Comparativamente aos dois outros livros estamos na presença de uma narrativa mais simples e ligeiramente menos elaborada, com menos frases dignas de nota (que eu tenha notado) porque o autor simplesmente não as utiliza tanto aqui. 

Zafón está mesmo é focado na história de Fermín e não quer distrair o seu leitor. É, contudo, de notar que estes três livros podem ser livros por outra ordem, como é referido no início do presente volume. 

Sem querer ser tendenciosa, e do que sei até ao momento, sinto que a leitura deverá começar por "A Sombra do Vento" ou por "O Jogo do Anjo", sendo que "A Sombra do Vento" consegue cativar o leitor e nele entranhar-se de forma positivamente mais intensa do que "O Jogo do Anjo". 

Agora, o próximo passo é ler "O Labirinto dos Espiritos" e ver como termina esta odisseia toda. E eu já comecei a ler!
****************************************
Enunciado da tarefa:
De acordo com o trecho, que livro se indica como o próximo a ser lido?

Dados brutos:
****************************************
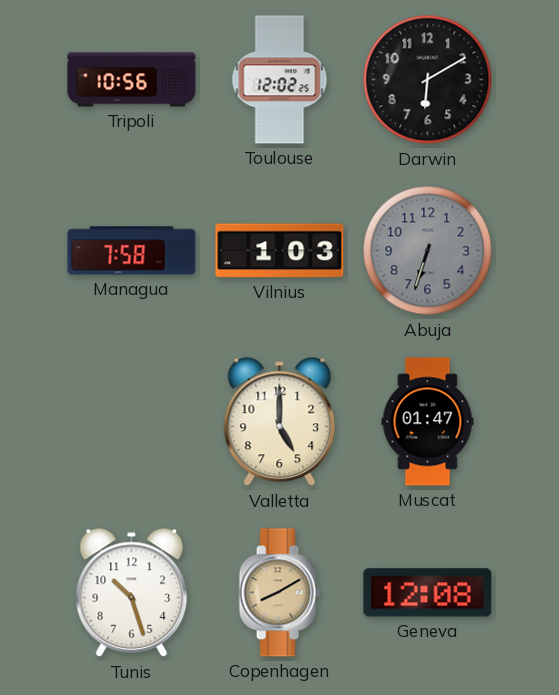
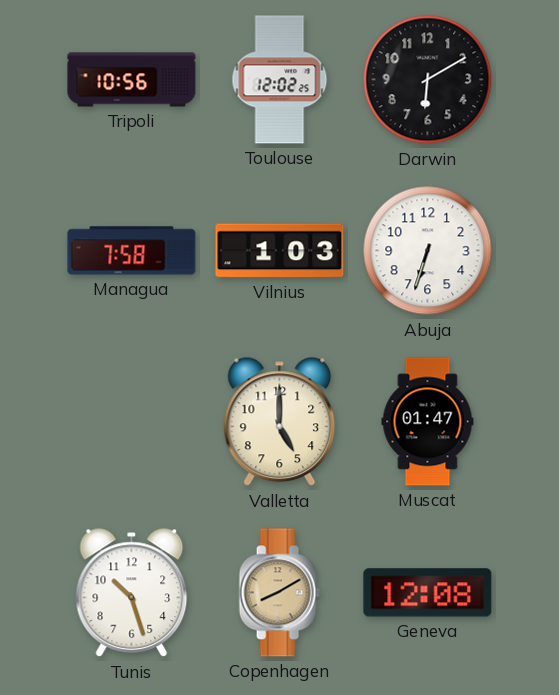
Abuja dial: grey -> white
****************************************
Resposta do exercício:
"O Labirinto dos Espiritos".